Comment 1 for bug 1917813

Revision history for this message
In , dsmythies (dsmythies-linux-kernel-bugs) wrote :

Created attachment 294171
Graph of load sweep up and down at 347 Hertz.

Consider a steady state periodic single threaded workflow, with a work/sleep frequency of 347 Hertz and a load somewhere in the ~75% range at the steady state operating point.
For the intel-cpufreq CPU frequency scaling driver and powersave governor and hwp disabled, it goes indefinitely without any issues.
For the acpi-cpufreq CPU frequency scaling driver and ondemand governor, it goes indefinitely without any issues.
For the intel-cpufreq CPU frequency scaling driver and powersave governor and hwp enabled, it suffers from overruns.

Why?

For unknown reasons, HWP seems to incorrectly decide that the processor is idle and spins the PLL down to a very low frequency. Upon exit from the sleep portion of the periodic workflow it takes a very long time (on the order of 20 milliseconds (supporting data for that statement will added in a later posting)), resulting in the periodic job no being able to complete its work before the next interval, whereas it normally has plenty of time to do its work. Actually, typical worst case overruns are around 12 milliseconds, or several work/sleep periods (i.e. it takes a very long time to catch up.)

The probability of this occurring is about 3%, but varies significantly. Obviously, the recovery time is also a function of EPP, but mostly this work has been done with the default EPP of 128. I believe this to be a sampling and anti-aliasing issue, but can not prove it because HWP is black box. My best GUESS is:

If the periodic load is busy on a jiffy boundary, such that the tick is on.
Then if it is sleeping at the next jiffy boundary, with a pending wake such that idle state 2 was used.
  Then if the rest of the system was idle such that HWP decides to spin down the PLL.
    Then it is highly probable that upon that idle state 2 exit, the PLL is too slow to ramp up and the task will overrun as a result.
Else everything will be fine.

For a 1000 Hz kernel the above suggests that a work/sleep frequency of 500 Hz should behave in a binary way, either lots of overruns or none. It does.
For a 1000 Hz kernel the above suggests that a work/sleep frequency of 333.333 Hz should behave in a binary way, either lots of overruns or none. It does.
Note: in all cases the sleep time has to be within the window of opportunity.

Now, actually I can not prove if the idle state 2 part is a cause or consequence, but it never happens with it disabled, but at the cost of significant power.
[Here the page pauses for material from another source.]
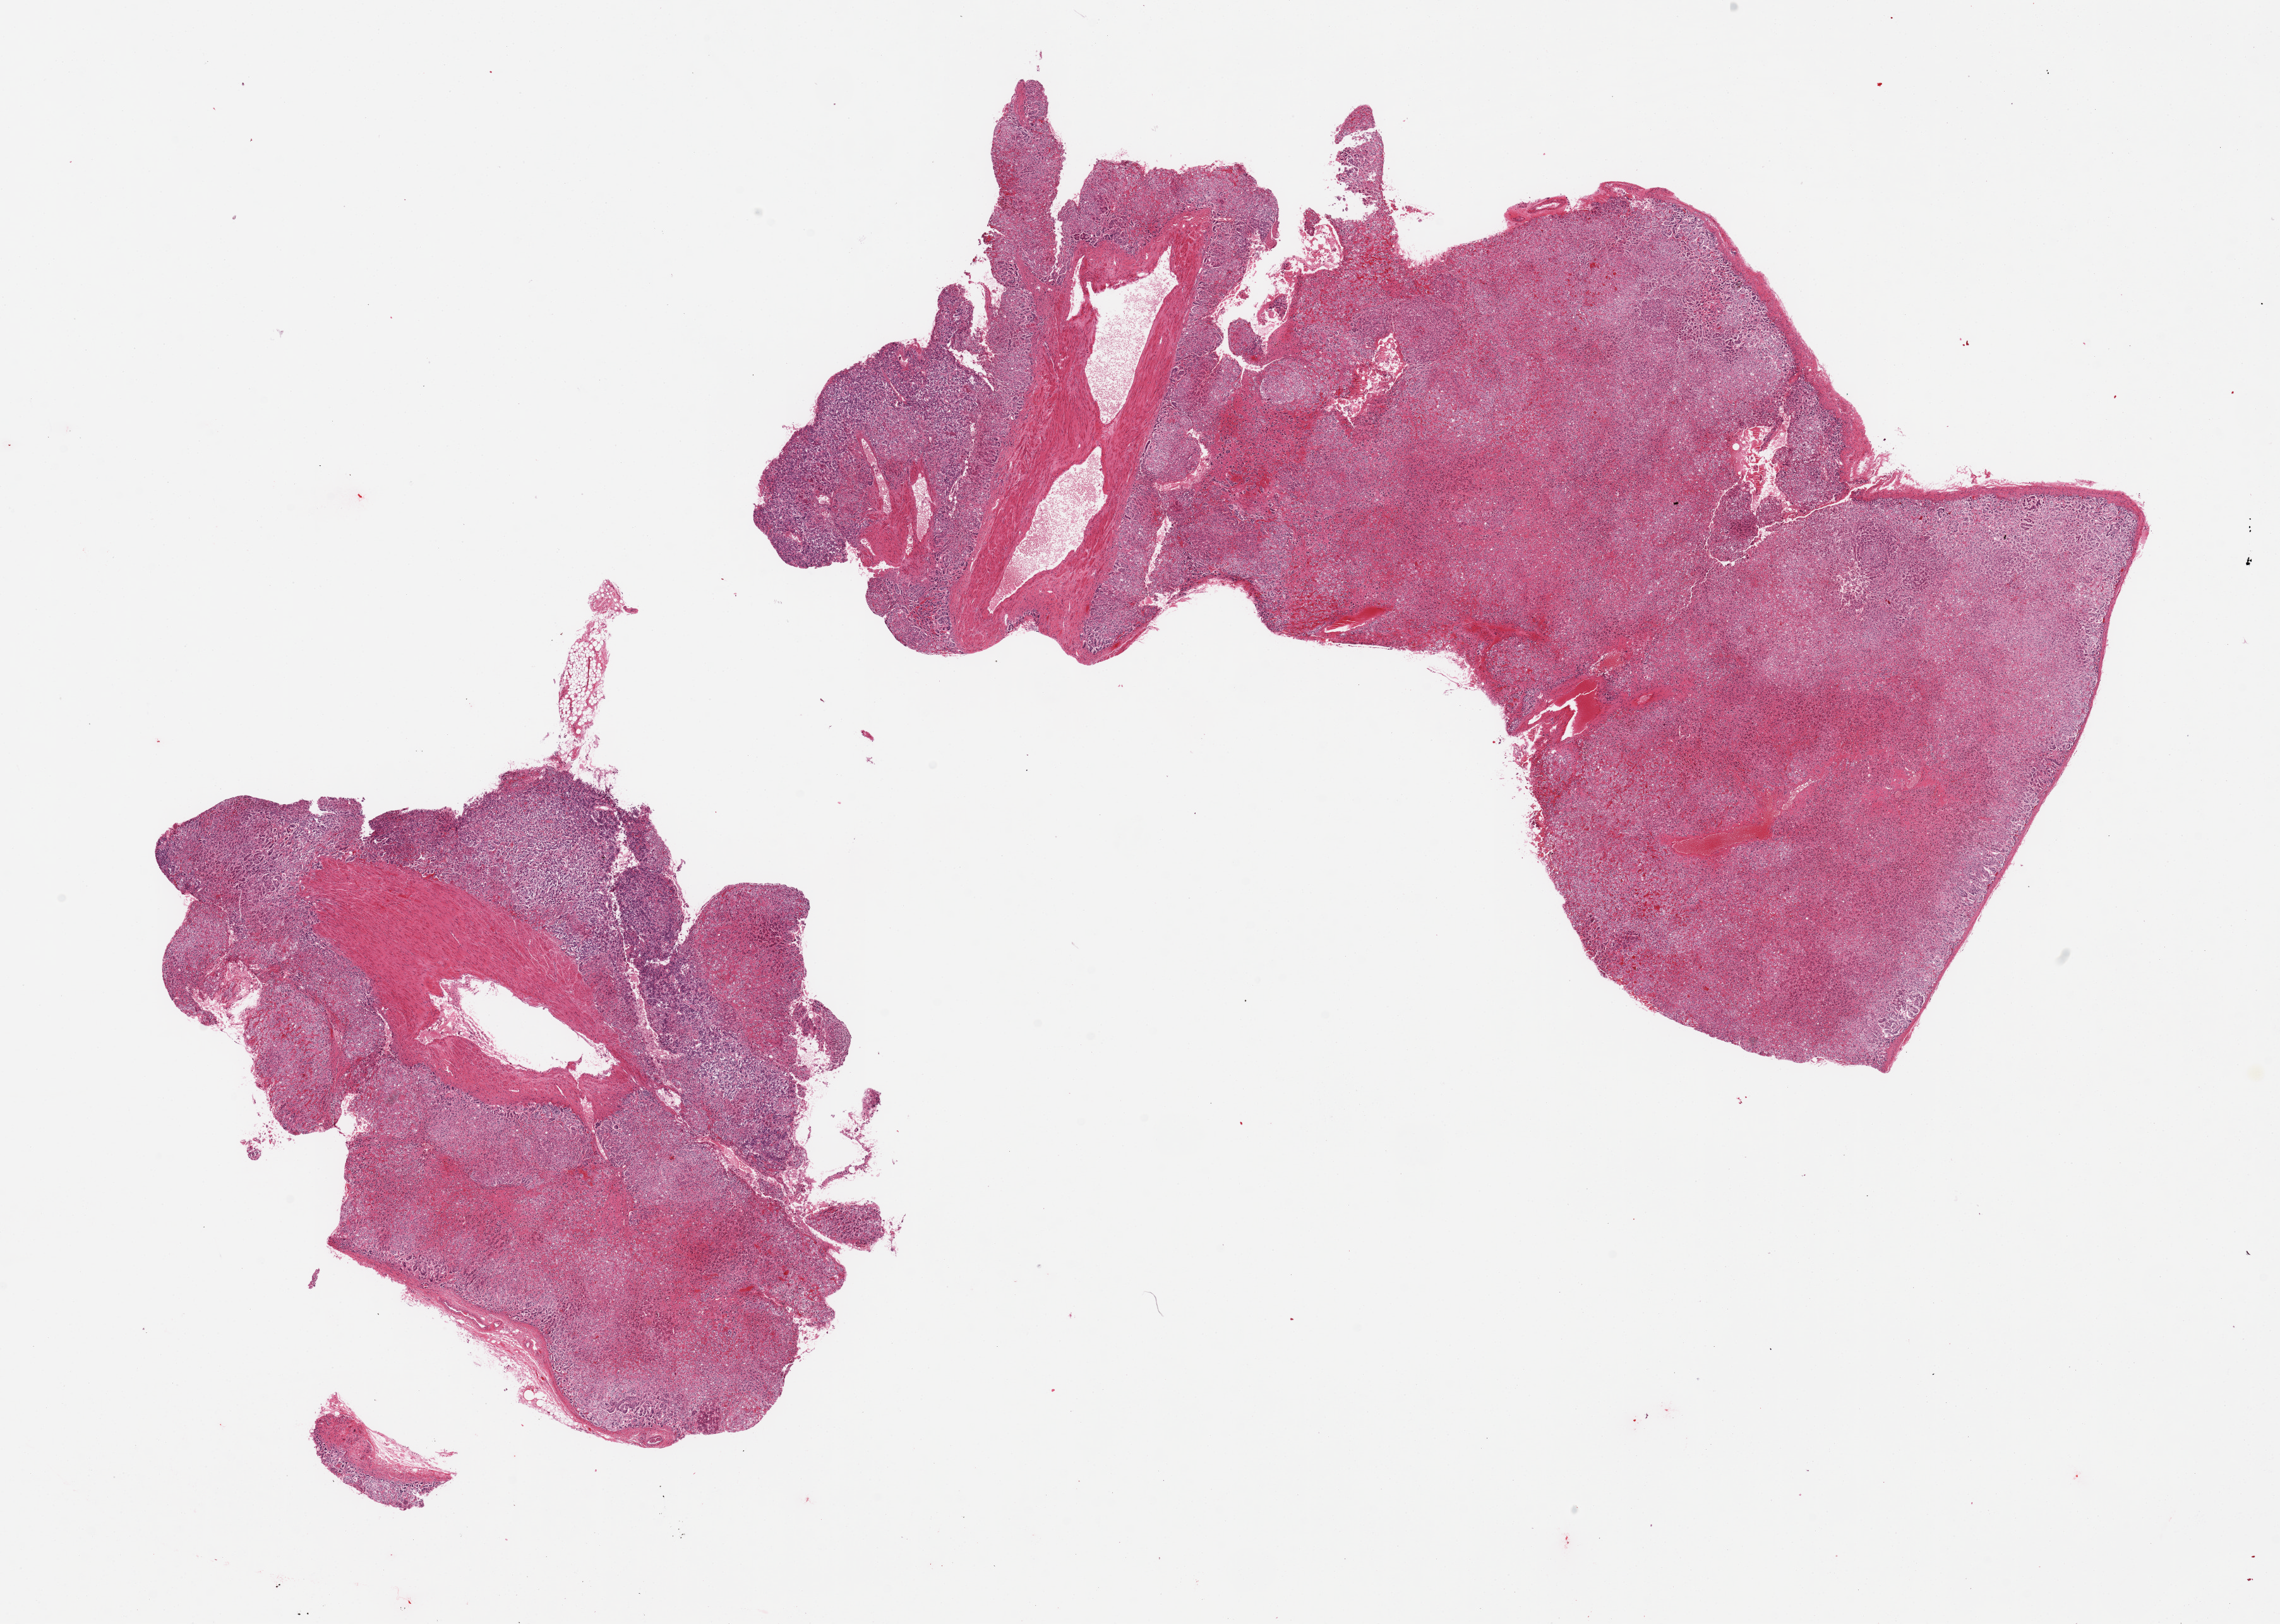
Whole-slide image, haematoxylin and eosin stain — low-resolution overview of the scanned area, about 28.5 x 20.3 mm (from a 20x scan). PAXgene-fixed paraffin-embedded (PFPE) section. Target tissue: adrenal gland. Donor tissue sample. Donor sex: female.
* pathologist's review note for this sample: 2 pieces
Another way this issue would manifest itself is as seeming to be an extraordinary idle exit latency, but would be rather difficult to isolate as the cause.

processors tested:
Intel(R) Core(TM) i5-9600K CPU @ 3.70GHz (mine)
Intel(R) Core(TM) i5-6200U CPU @ 2.30GHz (not mine)

HWP has been around for years, why am I just reporting this now?

I never owned an HWP capable processor before. My older i7-2600K based test computer was getting a little old, so I built a new test computer. I noticed this issue the same day I first enabled HWP. That was months ago (notice the dates on the graphs that will eventually be added to this), and I tried, repeatedly, to get help from Intel via the linux-pm e-mail list.

Now, given the above system response issue, a new test was developed to focus specifically on this issue, dubbed the "Inverse Impulse Response" test. It examines in great detail the CPU frequency rise time after a brief, less than 1 millisecond, gap in an otherwise continuous workflow. I'll attach graphs and details in subsequent postings to this bug report.

While I believe this is an issue entirely within HWP, I have not been able to prove that there was nothing sent from the kernel somehow telling HWP to spin down.

Notes:

CPU affinity does not need to be forced, but sometimes is for data acquisition.

1000 hertz kernels were tested back to kernel 5.2, all failed.

Kernel 5.10-rc7 (I have yet to compile 5.10) also fails.

A 250 hertz kernel was tested, and it did not have this issue in this area. Perhaps elsewhere, I didn't look.

Both teo and menu idle governors were tested, and while both suffer from the unexpected CPU frequency drop, teo seems much worse. However failure points for both governors are repeatable.

The test computers were always checked for any throttling log sticky bits, and regardless were never anywhere even close to throttling.

Note, however that every HWP capable computer I was to acquire data from has at least one of those sticky bits set after boot, so they need to be reset before any test that might want to examine them afterwards.